El sirdar asintió en silencio; en su rostro había una expresión de enfado y de perplejidad; tenía la frente arrugada como pidiendo disculpas. A Jack le sorprendió ver que se le saltaban las lágrimas y se preguntó si eran lágrimas de gratitud por haber sobrevivido a la experiencia que acababa de relatarles o si lloraba por los hombres que habían hallado la muerte en el extenso banco de hielo flotante.
Hurké Gurung dio una ruidosa chupada al cigarrillo y dejó que el humo flotara alrededor de su boca abierta como si fuera el humo de un arma de fuego; al cabo de unos instantes esbozó una sonrisa forzada, a pesar de que le seguían castañeteando los dientes.
– Has sufrido un shock muy fuerte -le dijo Jameson-. Deberías volver al CBA.
– Han muerto cinco hombres -dijo Jack-. Quizá deberíamos volver todos.
– De eso nada -intervino Swift señalando la ladera del riñón y la montaña prohibida y sagrada que se veía detrás-. Mirad el rastro de estas pisadas. Tal vez nunca más volvamos a encontrar un rastro tan perfecto. Venga, Jack, esta vez sabemos de verdad que son yetis, que no son ninguna invención nuestra.
– Sí, no son ningún Maharishi de las montañas -intervino Jameson-. Jack, Swift tiene razón.
Jack le lanzó una mirada a Mac, que le estaba haciendo una fotografía al sirdar.
– ¿Mac? ¿Qué dices tú?
El escocés se encogió de hombros.
– Tendríamos que hacer lo que teníamos planeado: subimos todo este material al riñón, dos de nosotros instalamos el campamento I y los otros dos siguen el rastro. El pronóstico dice que el tiempo se mantendrá. Y quedan aún muchas horas de sol. Jack, ella tiene razón. Quizá nunca más tengamos una ocasión tan buena como ésta. Y además, caray, hemos venido hasta aquí para eso.
Jack le preguntó al sirdar si se veía con ánimos de regresar solo al CBA.
– Creo que sí.
– ¿Y las familias de los sherpas que han muerto? -preguntó Swift-. Alguien tendrá que decírselo.
– Yo lo haré -contestó el sirdar.
Jack miró los ojos de Hurké Gurung y se azoró.
– Será mejor que te asegures de que comprendan bien que se mataron al intentar huir. Que no fueron los yetis -recalcó-. Y diles también que recibirán la indemnización que les corresponde.
– Comprendo, sahib. Y no debe reprocharse nada. No fue culpa de usted, Jack sahib. Como tampoco vez anterior. Es como usted dice. Sherpas no tenían que haber huido. Pero instintivamente se desea hacerlo. Yeti es terrorífico. Y lo que es más, su olor es abominable, como Boyd sahib nos dice.
Mac husmeó el aire con desconfianza. Flotaba todavía un vago olor a bestia.

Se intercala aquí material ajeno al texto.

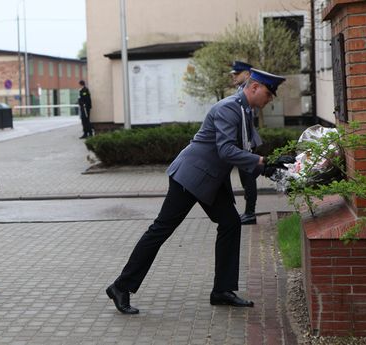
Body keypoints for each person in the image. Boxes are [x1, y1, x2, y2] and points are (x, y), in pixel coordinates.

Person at [106, 68, 294, 314]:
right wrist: (262, 163)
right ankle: (121, 286)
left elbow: (246, 150)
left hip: (212, 179)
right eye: (269, 94)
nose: (270, 100)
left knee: (230, 223)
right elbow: (227, 150)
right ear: (255, 87)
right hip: (191, 176)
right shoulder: (229, 108)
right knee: (161, 230)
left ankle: (222, 291)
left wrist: (270, 166)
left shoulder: (244, 109)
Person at [230, 61, 262, 225]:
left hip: (246, 143)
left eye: (237, 73)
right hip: (244, 142)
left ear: (248, 74)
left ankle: (250, 213)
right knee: (248, 177)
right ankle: (265, 168)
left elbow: (246, 122)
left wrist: (246, 146)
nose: (233, 76)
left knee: (248, 178)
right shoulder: (240, 91)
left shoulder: (249, 92)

– Así olía en Nuptse -dijo-. ¿Y dices que se comían sus propios excrementos? -preguntó Jameson.
El sirdar hizo una mueca.
– Yeti es muy sucio. Come su propia mierda, sí. Como banquete muy raagako maasu.
– Esto sin duda explica por qué nadie ha hallado jamás excrementos de yeti -observó Swift.
– La mayoría de los grandes simios son coprófagos -aclaró Jameson-. Así absorben nutrientes adicionales. Es una cuestión pura y simple de extraer todos los minerales y todas las vitaminas posibles de lo que comen. Si es que me entendéis.